The effectiveness of fexofenadine hydrochloride 30 mg twice a day in the treatment of seasonal allergic rhinitis in patients from 2 to 5 years of age is based on pharmacokinetic comparisons in adult and pediatric subjects and an extrapolation which demonstrated the efficacy of fexofenadine hydrochloride in adult and older pediatric individuals in these conditions and the progress of the disease, the physiopathology, and the effects of the drug are substantially similar in pediatric and adult subjects. The effectiveness of TELFAST (ORAL SUSPENSION) in treating chronic idiopathic urticaria in patients from 6 months to 11 years of age is based on pharmacokinetic comparisons of adults and children and an extrapolation of demonstrated efficacy of TELFAST (ORAL SUSPENSION) in adults in these conditions and the progress of this disease, the physiopathology and the effects of the drug are substantially similar in pediatric and adult patients. The administration of a 15 mg dose of fexofenadine hydrochloride to pediatrics individuals from 6 months to less than 2 years of age and a 30 mg dose for pediatric individuals from 2 to 11 years of age resulted in an exposure comparable to that of adults receiving a 60 mg dose.
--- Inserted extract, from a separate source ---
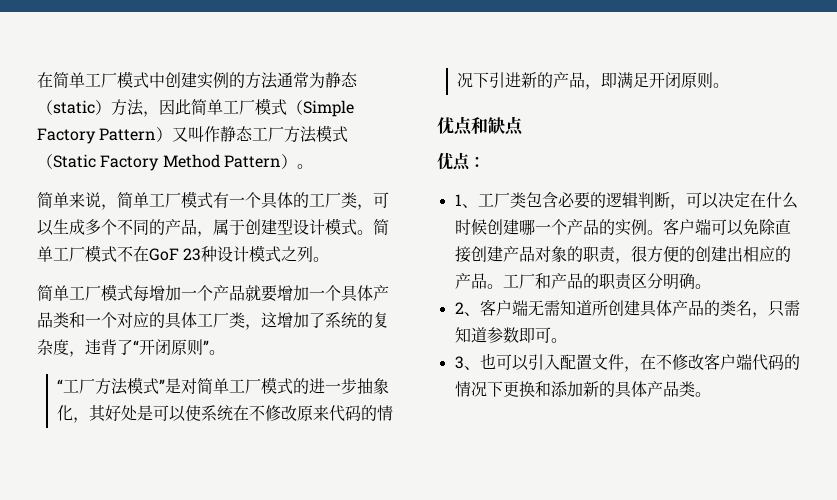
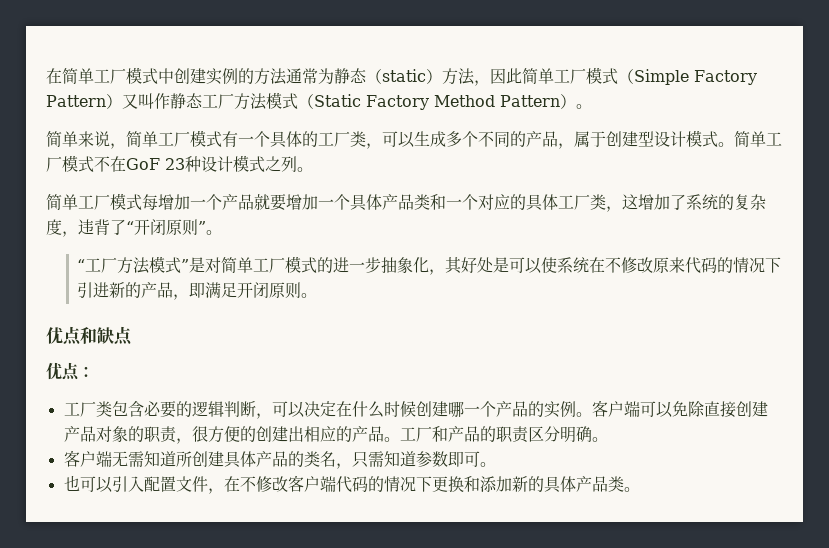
[454,194,478,208] 1、 -> (94, 371) none
[454,302,480,316] 2、 -> (608, 439) none
[454,356,480,370] 3、 -> (496, 464) none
The onset of reduction in total symptom scores was observed at 60 minutes as compared to placebo following a 60 mg single dose of fexofenadine hydrochloride administered to subjects with seasonal rhinitis who were exposed to ragweed pollen in an environmental exposure unit.
In patients with allergic rhinitis who received doses of up to 240 mg of fexofenadine hydrochloride, twice a day, for 2 weeks, no significant differences in QTc were observed when compared to placebo. Likewise, no alterations in the QTc interval were observed in healthy patients after the intake of up to 400 mg of fexofenadine hydrochloride, twice a day, for 6.5 days and 240 mg, once a day for 1 year, when compared to placebo. In children from 6 to 11 years of age, no significant differences in QTc were observed after the administration of up to 60 mg of fexofenadine hydrochloride, twice a day, for 2 weeks when compared to placebo. Fexofenadine, at concentrations 32 times higher than the therapeutic concentration in men, did not have any effect on the delayed rectifier K+ channel cloned from human heart.